George Wyllie (31 December 1921 – 15 May 2012)

During the 1980s, George Wyllie became a notable name in Scottish contemporary art. He was in his sixties and unfettered by formal art training. Disadvantaged by a happy childhood, disciplined by life on the ocean wave and spoiled by a happy marriage, he ruffled feathers through his playfully serious art. 

Wyllie was born in Glasgow in 1921. He trained as an engineer with the Post Office before serving in the Royal Navy from 1942 to 1946. He was a Customs and Excise Officer for thirty years before becoming a full-time artist in his late fifties. His best-known public art works are the Straw Locomotive (1987) and the Paper Boat (1989). He continued making art at his home overlooking the Firth of Clyde in Gourock until he was in his eighties. He died, aged 90, in 2012.


A Day Down a Goldmine

Begining as an exhibition at Glasgow’s Third Eye Centre in 1982, A Day Down a Goldmine, sought to address the futility of human ambition for power through acquiring gold, the absurdity of the monetary system, and the injustices of the banking system.

The exhibition developed  into a theatrical event. Wyllie and actor Russell Hunter collaborated on a performance to amplify the message, incorporating exhibits such as the Machine for the Equal Distribution of Wealth, which included a spanner in its works. A new adaptation of the play was a hit at the 1985 Edinburgh Festival, as well as sold-out performances at the ICA in London and the Tramway in Glasgow in 1990, with Bill Paterson and Wyllie in starring roles.


The Straw Locomotive

Commissioned in 1987 by TSWA-3D, The Straw Locomotive was the first of Wyllie’s ambitious street theatres. Constructed using wire mesh and straw, Wyllie’s life-sized sculpture served as a striking statement on the demise of Glasgow’s once-thriving heavy industry.

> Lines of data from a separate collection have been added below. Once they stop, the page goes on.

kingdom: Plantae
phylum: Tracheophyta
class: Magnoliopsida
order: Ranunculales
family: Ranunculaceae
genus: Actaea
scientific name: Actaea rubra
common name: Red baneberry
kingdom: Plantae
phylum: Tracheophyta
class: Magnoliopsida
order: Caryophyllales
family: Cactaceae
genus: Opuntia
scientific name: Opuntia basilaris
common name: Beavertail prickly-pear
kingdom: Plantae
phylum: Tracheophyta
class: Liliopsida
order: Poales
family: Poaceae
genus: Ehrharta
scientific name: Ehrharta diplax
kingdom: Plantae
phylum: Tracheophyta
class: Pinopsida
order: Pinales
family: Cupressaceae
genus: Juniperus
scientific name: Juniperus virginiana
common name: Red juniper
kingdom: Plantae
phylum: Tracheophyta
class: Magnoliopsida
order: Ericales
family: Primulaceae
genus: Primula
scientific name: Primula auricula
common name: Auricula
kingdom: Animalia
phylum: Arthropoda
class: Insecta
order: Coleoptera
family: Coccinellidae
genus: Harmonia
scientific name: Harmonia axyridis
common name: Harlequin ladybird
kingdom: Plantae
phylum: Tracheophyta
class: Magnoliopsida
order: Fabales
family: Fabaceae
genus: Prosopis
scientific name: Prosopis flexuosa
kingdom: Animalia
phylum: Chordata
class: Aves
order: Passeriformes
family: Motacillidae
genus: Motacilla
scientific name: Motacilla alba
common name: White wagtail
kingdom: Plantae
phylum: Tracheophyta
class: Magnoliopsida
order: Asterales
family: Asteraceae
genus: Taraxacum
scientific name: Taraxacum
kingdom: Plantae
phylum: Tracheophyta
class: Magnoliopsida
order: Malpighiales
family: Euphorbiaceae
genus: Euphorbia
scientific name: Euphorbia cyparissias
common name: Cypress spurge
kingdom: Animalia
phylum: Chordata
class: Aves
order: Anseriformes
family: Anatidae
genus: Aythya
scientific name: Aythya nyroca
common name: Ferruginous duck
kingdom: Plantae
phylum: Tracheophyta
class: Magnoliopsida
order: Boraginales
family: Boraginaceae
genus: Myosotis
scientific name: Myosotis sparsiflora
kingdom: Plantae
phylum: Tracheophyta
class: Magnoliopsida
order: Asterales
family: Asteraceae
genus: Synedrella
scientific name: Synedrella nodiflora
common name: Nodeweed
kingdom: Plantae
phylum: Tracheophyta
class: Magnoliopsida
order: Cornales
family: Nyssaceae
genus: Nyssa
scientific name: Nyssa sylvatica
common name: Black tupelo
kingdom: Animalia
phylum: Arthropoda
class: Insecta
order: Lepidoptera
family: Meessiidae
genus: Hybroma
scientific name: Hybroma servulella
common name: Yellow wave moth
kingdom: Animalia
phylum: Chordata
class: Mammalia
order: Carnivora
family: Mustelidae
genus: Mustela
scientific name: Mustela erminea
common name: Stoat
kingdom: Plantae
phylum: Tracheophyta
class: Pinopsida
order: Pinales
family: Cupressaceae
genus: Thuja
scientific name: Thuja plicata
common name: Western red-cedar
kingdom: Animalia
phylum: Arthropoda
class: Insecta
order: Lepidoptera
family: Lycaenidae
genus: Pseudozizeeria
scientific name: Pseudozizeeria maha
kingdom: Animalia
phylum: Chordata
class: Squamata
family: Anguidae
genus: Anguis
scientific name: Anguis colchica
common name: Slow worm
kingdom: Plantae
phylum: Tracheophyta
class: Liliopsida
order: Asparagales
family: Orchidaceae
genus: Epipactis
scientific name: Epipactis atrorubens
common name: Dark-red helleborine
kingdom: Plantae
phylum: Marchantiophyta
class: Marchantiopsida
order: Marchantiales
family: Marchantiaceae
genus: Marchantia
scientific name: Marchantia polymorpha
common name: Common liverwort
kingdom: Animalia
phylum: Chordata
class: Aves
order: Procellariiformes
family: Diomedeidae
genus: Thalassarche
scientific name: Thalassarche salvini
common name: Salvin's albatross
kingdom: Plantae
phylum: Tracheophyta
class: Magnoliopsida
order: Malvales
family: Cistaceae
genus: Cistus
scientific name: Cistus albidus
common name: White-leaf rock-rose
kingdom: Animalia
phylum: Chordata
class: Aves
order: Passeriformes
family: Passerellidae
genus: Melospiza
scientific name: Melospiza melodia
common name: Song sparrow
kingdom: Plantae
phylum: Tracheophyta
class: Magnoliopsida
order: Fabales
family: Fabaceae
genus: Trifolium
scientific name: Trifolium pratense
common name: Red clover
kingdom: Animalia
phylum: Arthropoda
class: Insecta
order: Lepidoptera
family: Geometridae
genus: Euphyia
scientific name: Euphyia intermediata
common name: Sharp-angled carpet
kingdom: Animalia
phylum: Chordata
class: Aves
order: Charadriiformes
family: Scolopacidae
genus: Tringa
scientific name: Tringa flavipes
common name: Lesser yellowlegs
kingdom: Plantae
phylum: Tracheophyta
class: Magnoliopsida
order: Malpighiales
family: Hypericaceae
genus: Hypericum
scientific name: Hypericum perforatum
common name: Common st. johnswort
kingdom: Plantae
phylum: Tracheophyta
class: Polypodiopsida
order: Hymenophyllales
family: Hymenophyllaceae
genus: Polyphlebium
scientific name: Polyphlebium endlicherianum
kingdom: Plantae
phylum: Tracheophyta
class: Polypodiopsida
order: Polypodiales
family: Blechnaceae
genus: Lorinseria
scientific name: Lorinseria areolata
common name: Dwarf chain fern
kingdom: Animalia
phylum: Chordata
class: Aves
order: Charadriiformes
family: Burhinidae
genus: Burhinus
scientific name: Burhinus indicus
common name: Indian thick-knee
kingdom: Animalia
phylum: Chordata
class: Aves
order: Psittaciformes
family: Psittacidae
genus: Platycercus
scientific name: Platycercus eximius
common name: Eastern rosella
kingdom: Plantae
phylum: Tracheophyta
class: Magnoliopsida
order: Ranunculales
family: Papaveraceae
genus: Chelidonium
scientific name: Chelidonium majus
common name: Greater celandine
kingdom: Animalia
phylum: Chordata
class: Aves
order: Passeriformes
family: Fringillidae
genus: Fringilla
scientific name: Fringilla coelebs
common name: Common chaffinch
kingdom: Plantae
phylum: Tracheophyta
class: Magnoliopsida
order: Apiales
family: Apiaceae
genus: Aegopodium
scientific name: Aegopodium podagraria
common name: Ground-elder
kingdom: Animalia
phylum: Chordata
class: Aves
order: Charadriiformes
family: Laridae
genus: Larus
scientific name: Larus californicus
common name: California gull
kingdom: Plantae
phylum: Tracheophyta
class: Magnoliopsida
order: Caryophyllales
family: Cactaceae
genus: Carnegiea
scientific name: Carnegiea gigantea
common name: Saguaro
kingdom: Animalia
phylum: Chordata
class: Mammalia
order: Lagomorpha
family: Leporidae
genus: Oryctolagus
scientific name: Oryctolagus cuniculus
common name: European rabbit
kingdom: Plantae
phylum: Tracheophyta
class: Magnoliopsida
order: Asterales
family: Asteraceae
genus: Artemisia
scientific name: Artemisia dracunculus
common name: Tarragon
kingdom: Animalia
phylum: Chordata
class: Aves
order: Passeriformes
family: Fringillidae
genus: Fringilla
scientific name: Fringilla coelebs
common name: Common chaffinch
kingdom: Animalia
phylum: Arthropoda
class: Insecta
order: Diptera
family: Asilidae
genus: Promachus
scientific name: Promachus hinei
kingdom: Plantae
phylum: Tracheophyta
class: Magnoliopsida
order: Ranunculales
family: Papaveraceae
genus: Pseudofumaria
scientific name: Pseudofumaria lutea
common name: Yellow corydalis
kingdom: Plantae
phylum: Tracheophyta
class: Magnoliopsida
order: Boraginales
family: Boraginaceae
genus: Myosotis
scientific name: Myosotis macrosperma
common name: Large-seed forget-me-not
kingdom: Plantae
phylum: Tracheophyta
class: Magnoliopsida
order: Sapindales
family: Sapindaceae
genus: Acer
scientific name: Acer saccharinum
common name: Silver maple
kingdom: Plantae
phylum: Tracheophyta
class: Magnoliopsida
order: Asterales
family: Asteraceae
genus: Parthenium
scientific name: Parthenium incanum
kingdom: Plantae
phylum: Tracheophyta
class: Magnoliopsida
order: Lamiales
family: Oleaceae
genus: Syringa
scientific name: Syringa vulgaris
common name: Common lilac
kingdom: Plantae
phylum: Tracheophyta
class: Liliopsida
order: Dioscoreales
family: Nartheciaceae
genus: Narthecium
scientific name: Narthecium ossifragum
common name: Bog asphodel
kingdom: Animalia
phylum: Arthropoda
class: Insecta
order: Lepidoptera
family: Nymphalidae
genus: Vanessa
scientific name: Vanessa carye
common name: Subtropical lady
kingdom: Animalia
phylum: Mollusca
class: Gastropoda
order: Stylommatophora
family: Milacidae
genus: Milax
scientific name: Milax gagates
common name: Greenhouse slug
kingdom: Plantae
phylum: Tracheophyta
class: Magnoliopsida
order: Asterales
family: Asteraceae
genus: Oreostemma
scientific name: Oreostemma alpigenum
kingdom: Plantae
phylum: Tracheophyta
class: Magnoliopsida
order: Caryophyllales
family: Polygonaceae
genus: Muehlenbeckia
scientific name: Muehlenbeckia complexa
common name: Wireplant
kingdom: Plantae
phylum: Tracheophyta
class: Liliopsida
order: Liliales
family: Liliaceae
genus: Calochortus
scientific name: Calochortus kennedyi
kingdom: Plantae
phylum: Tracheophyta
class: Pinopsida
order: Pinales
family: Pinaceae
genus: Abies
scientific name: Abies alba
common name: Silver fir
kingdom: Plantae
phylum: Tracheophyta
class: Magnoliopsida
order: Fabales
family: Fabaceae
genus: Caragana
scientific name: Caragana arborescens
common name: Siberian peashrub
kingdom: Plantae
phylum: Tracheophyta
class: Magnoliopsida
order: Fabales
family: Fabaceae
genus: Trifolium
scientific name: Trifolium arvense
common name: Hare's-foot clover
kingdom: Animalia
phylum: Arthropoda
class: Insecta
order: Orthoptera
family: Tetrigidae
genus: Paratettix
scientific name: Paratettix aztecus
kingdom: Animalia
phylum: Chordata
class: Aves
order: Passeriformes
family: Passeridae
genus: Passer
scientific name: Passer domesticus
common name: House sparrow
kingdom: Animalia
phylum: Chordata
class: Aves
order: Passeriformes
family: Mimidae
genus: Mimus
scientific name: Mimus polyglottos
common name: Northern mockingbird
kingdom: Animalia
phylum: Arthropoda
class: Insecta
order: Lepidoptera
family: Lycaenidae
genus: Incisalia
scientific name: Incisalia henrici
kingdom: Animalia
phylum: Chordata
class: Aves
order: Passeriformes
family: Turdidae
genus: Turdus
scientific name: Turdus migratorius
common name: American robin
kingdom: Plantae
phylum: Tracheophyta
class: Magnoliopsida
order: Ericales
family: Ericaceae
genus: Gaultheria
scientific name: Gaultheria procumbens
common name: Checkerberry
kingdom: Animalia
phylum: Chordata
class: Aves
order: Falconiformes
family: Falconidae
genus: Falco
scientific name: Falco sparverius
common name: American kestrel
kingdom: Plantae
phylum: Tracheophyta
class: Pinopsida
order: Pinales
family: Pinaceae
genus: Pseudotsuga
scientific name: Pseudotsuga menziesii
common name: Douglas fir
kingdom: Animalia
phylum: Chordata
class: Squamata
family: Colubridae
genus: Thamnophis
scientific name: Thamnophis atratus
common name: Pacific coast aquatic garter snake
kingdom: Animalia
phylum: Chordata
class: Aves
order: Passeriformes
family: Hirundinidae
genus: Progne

Over the years, Glasgow sent an astonishing 18,000 locomotives to 43 different countries, including some of the largest and most powerful steam engines built at Springburn. In the 1950s, it was common for engines to be transported through the city to Stobcross Quay for international shipping.

Wylie’s sculpture was suspended by the same crane that was responsible for loading the North British Locomotives onto ships bound for international destinations.

The Straw Locomotive waited for six weeks, suspended, in anticipation of a ship that never came. The sculpture had a strong effect on those who witnessed it, especially those who held memories of the original locomotives.

The Straw Locomotive was lowered then transported on a low-loader through the streets of Glasgow to the former site of the North British Locomotive Works. The Viking-inspired ceremony saw The Straw Locomotive set ablaze, accompanied by the haunting sound of bagpipes. The charred remains revealed a Question Mark.

The Paper Boat

Built in 1989, The Paper Boat measured 78 feet in length and opened to reveal a question mark.

Glasgow’s Finnieston crane served as the launching point for The Paper Boat. The vessel was named Q.M., but Wyllie admitted, “we were never sure what Q.M. stood for. It’s always good not to know something about what you’re doing. We had notions it might mean Queen Mary or Question Mark or Questioning Mind.”

The multi-faceted project, sponsored by Gulbenkian, showcased a blend of engineering, street theatre, and exhibitions. The perceived fragility of The Paper Boat was widely acknowledged as a symbol of the decline of the shipbuilding industry in western Scotland.

The Paper Boat navigated through Glasgow, London, Antwerp, Dumfries, and the Scottish East coast. When it arrived at the World Financial Center, New York in 1990, the Wall Street Journal featured it on its front page. After seven years of service, The Paper Boat embarked on its final journey, sailing under the Forth Bridge to reach the Inverkeithing ship breakers.


Positioned on various parts of the earth’s surface to “celebrate the place on which it stands”, Wyllie’s sublime Spires had nothing but a serious purpose “aiming for transcendence, to work on a spiritual level like Beuys, for that seems to be the missing element in life today.”

The Stones of Scotland

A sculpture to celebrate the creative spirit in Scotland at the start of a new millennium. The 32 regions of Scotland are represented,  involving local communities in finding a stone to represent their area. The chosen site is in Regent Road Park, Edinburgh overlooking the Scottish Parliament.

A collaboration between George Wyllie MBE., Kenny Munro, Lesley-May Miller with Stuart Rogers of the Paul Hogarth Company. The official launch ceremony was on 30th November 2002.